Electronic Music at the Movies
by Philip Sherburne | May 6, 2013
Given how profoundly M83's Anthony Gonzalez has been inspired by film scores, it seems entirely fitting that he should now get his own chance to write for the silver screen. The soundtrack to Oblivion, the new Tom Cruise sci-fi flick, was composed by Gonzalez working alongside Joseph Trapanese, who also worked with Daft Punk on 2010's Tron reboot. Fans of M83's more overtly electronic music may be disappointed; for a film about the future, its soundtrack largely sticks to the swelling strings so favored by big-budget pictures.
Still, it got us thinking about great electronic-music scores and soundtracks. There aren't nearly as many as you'd think there ought to be, given that Louis and Bebe Barron recorded an all-electronic soundtrack to Forbidden Planet way back in 1956. Still, electronic producers have played a key role in classic film scores, from Giorgio Moroder's Midnight Express to Air's The Virgin Suicides. More recently, Basement Jaxx and Trent Reznor have been establishing parallel careers as film composers, while the soundtrack superstar Cliff Martinez has been making his own work sound more and more like ambient techno.
As always, the line delineating "electronic" music is blurry.

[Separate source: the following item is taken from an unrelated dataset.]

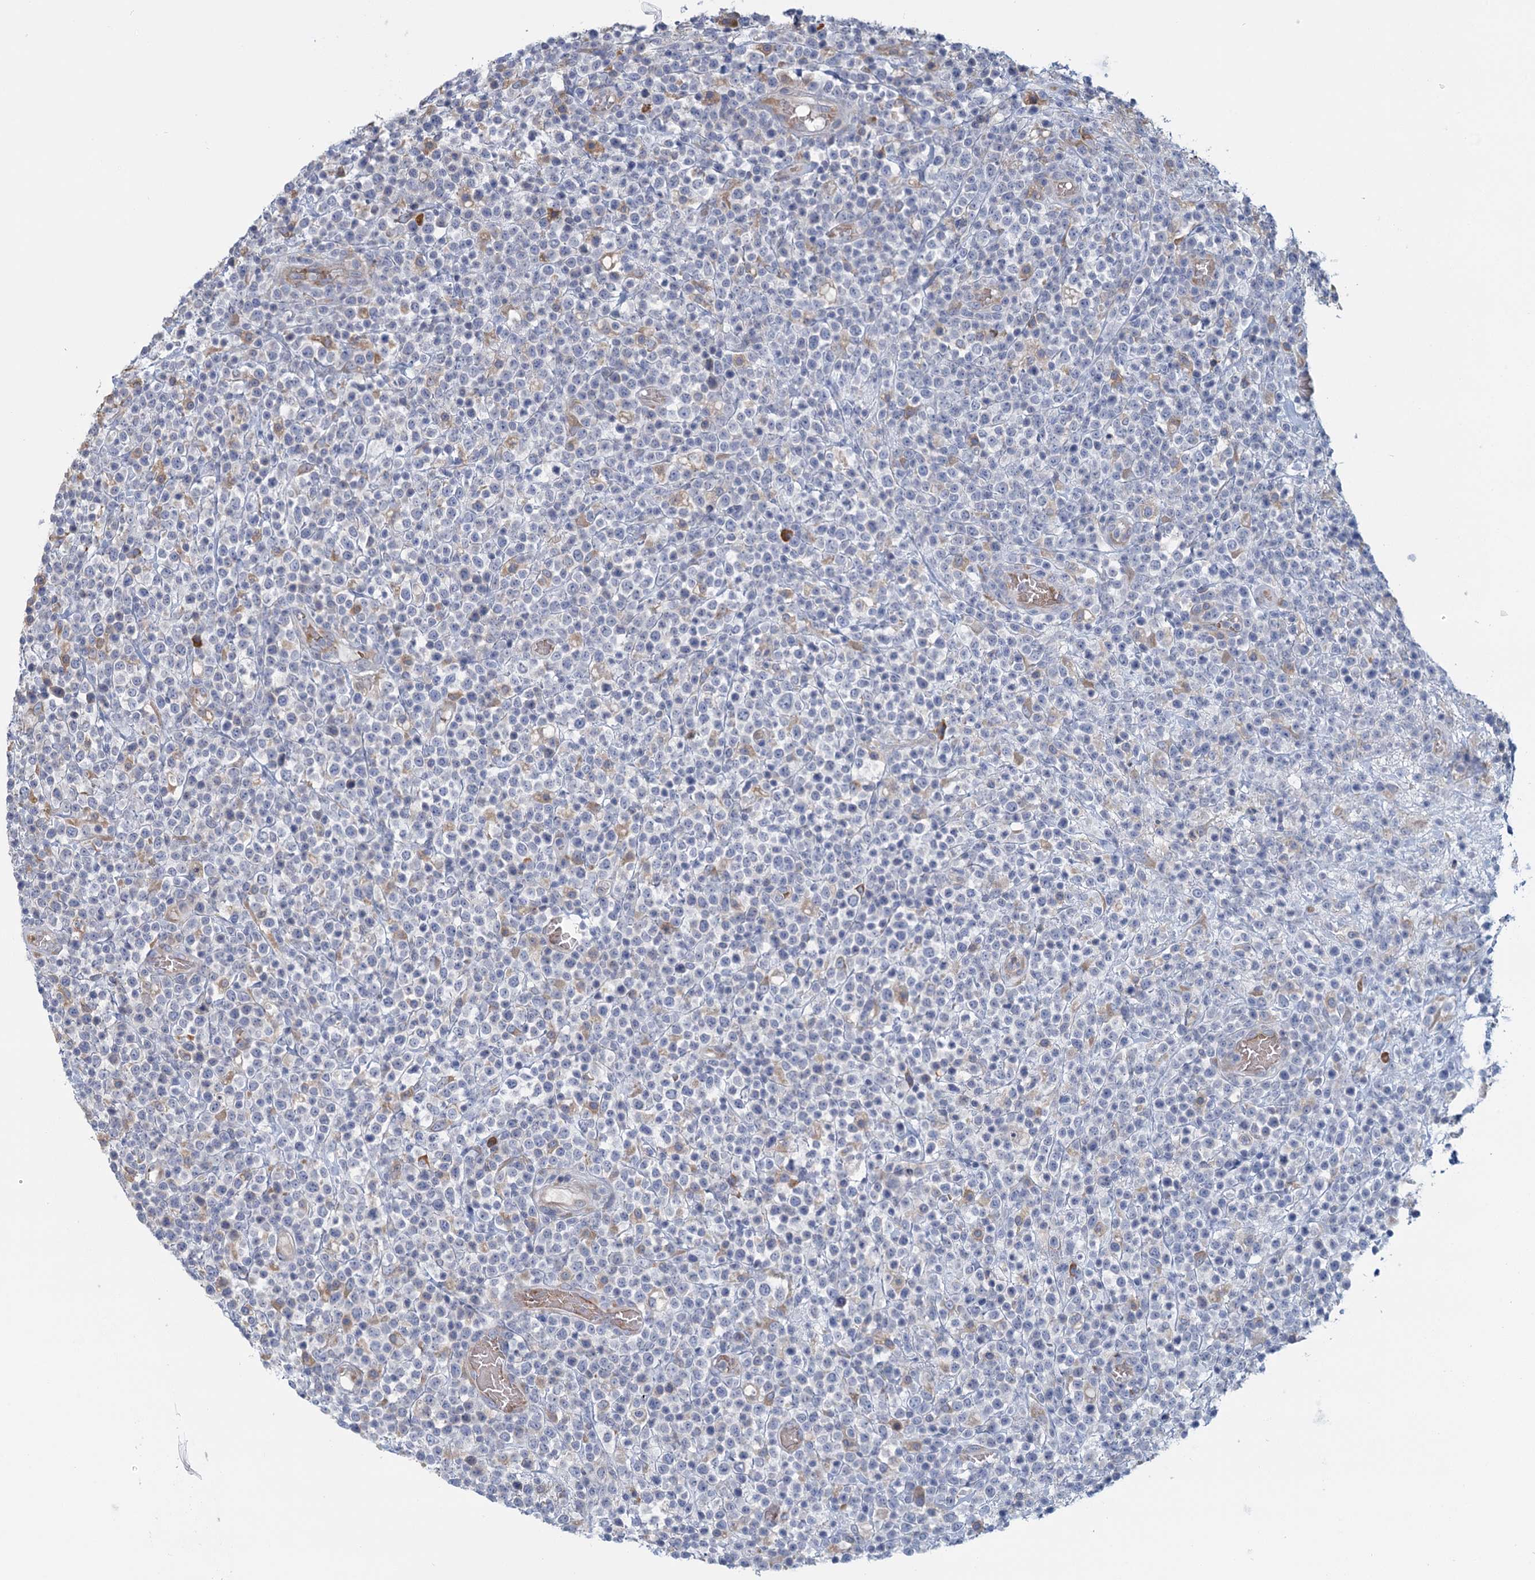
{"staining": {"intensity": "negative", "quantity": "none", "location": "none"}, "tissue": "lymphoma", "cell_type": "Tumor cells", "image_type": "cancer", "snomed": [{"axis": "morphology", "description": "Malignant lymphoma, non-Hodgkin's type, High grade"}, {"axis": "topography", "description": "Colon"}], "caption": "This micrograph is of malignant lymphoma, non-Hodgkin's type (high-grade) stained with immunohistochemistry (IHC) to label a protein in brown with the nuclei are counter-stained blue. There is no staining in tumor cells.", "gene": "ANKRD16", "patient": {"sex": "female", "age": 53}}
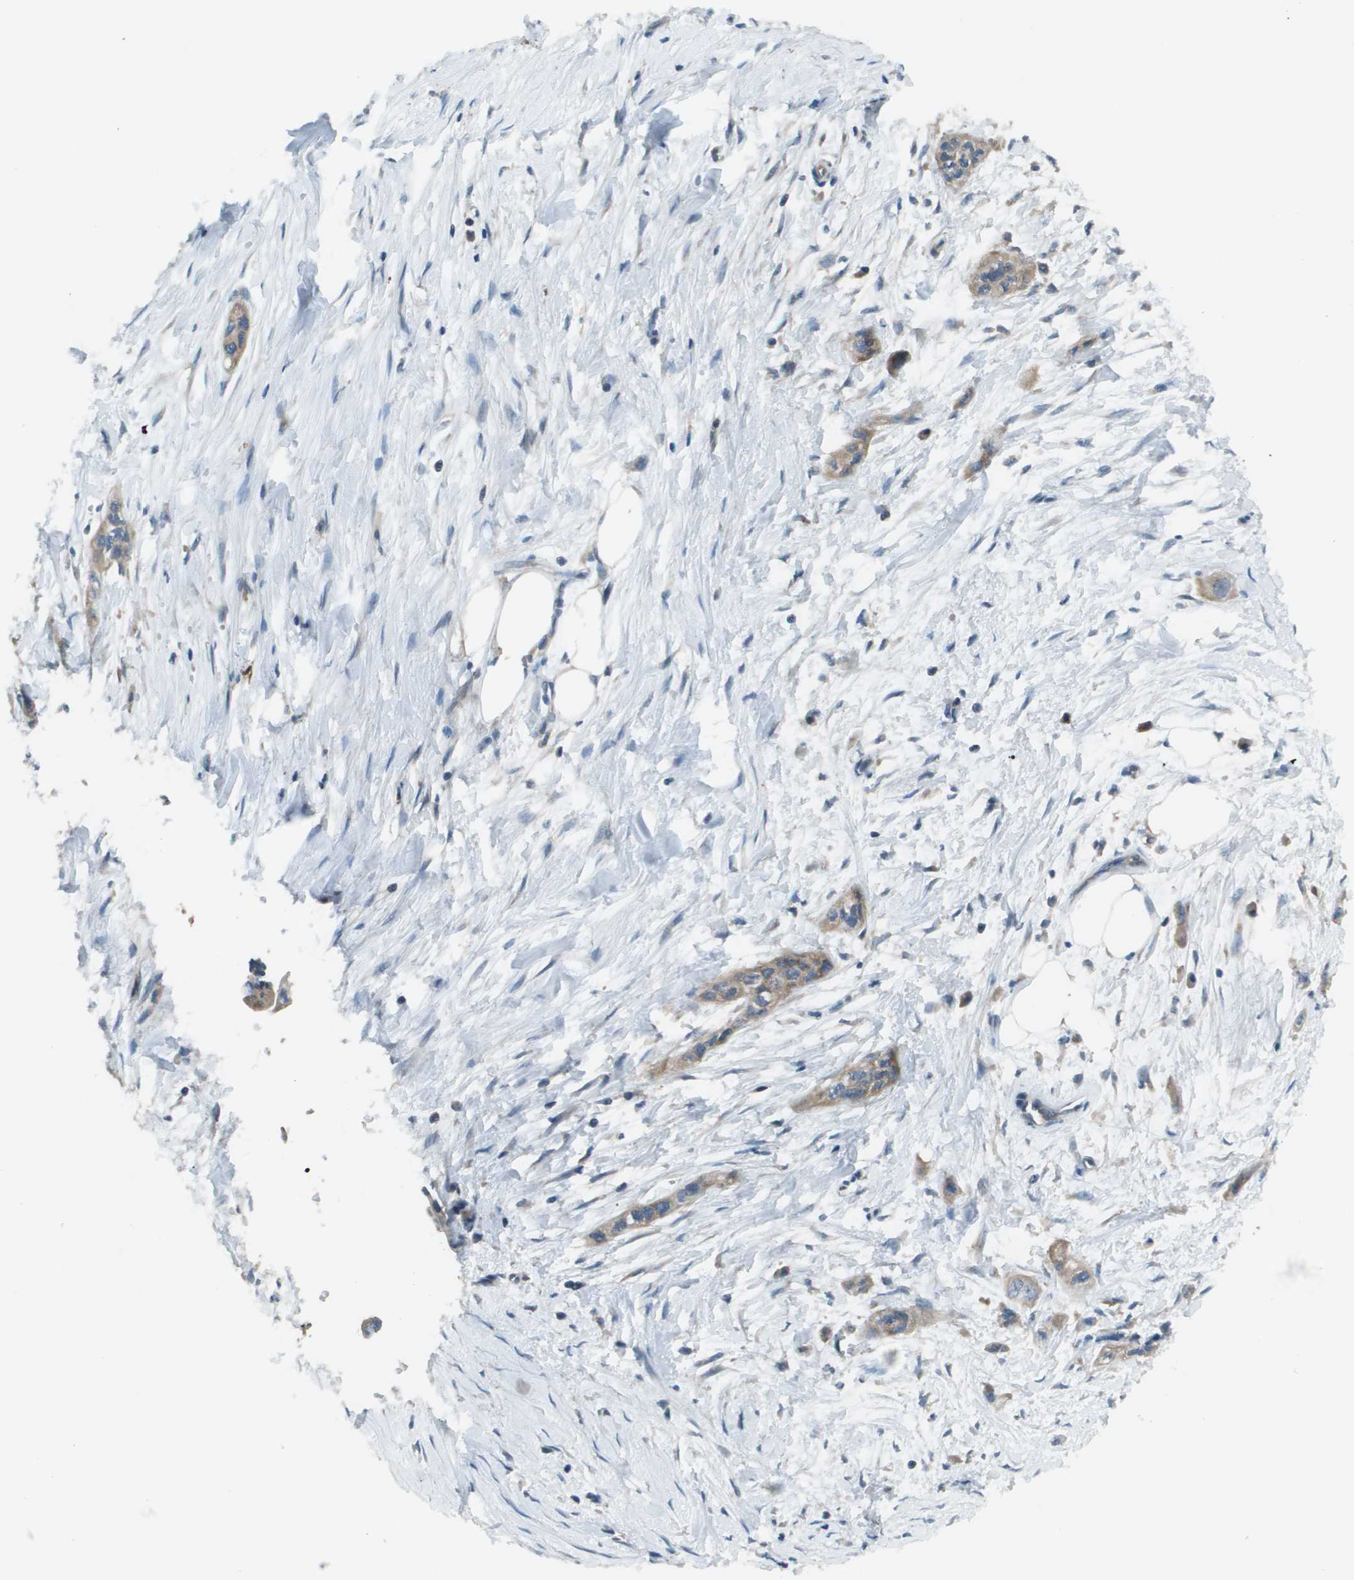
{"staining": {"intensity": "weak", "quantity": "25%-75%", "location": "cytoplasmic/membranous"}, "tissue": "pancreatic cancer", "cell_type": "Tumor cells", "image_type": "cancer", "snomed": [{"axis": "morphology", "description": "Adenocarcinoma, NOS"}, {"axis": "topography", "description": "Pancreas"}], "caption": "Pancreatic adenocarcinoma stained with immunohistochemistry reveals weak cytoplasmic/membranous positivity in about 25%-75% of tumor cells.", "gene": "EIF3B", "patient": {"sex": "male", "age": 74}}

We've left out scads of Hollywood scores that rely on computers to recreate more traditional, orchestral sounds, but we've included hybrid works like Simon Fisher Turner's gorgeous I'll Sleep When I'm Dead, which fleshes out jazzy acoustic jams with tape loops and ambient artifice. And of course, we've kept Vangelis' Blade Runner and Chariots of Fire in the mix, no matter how schlocky they can be.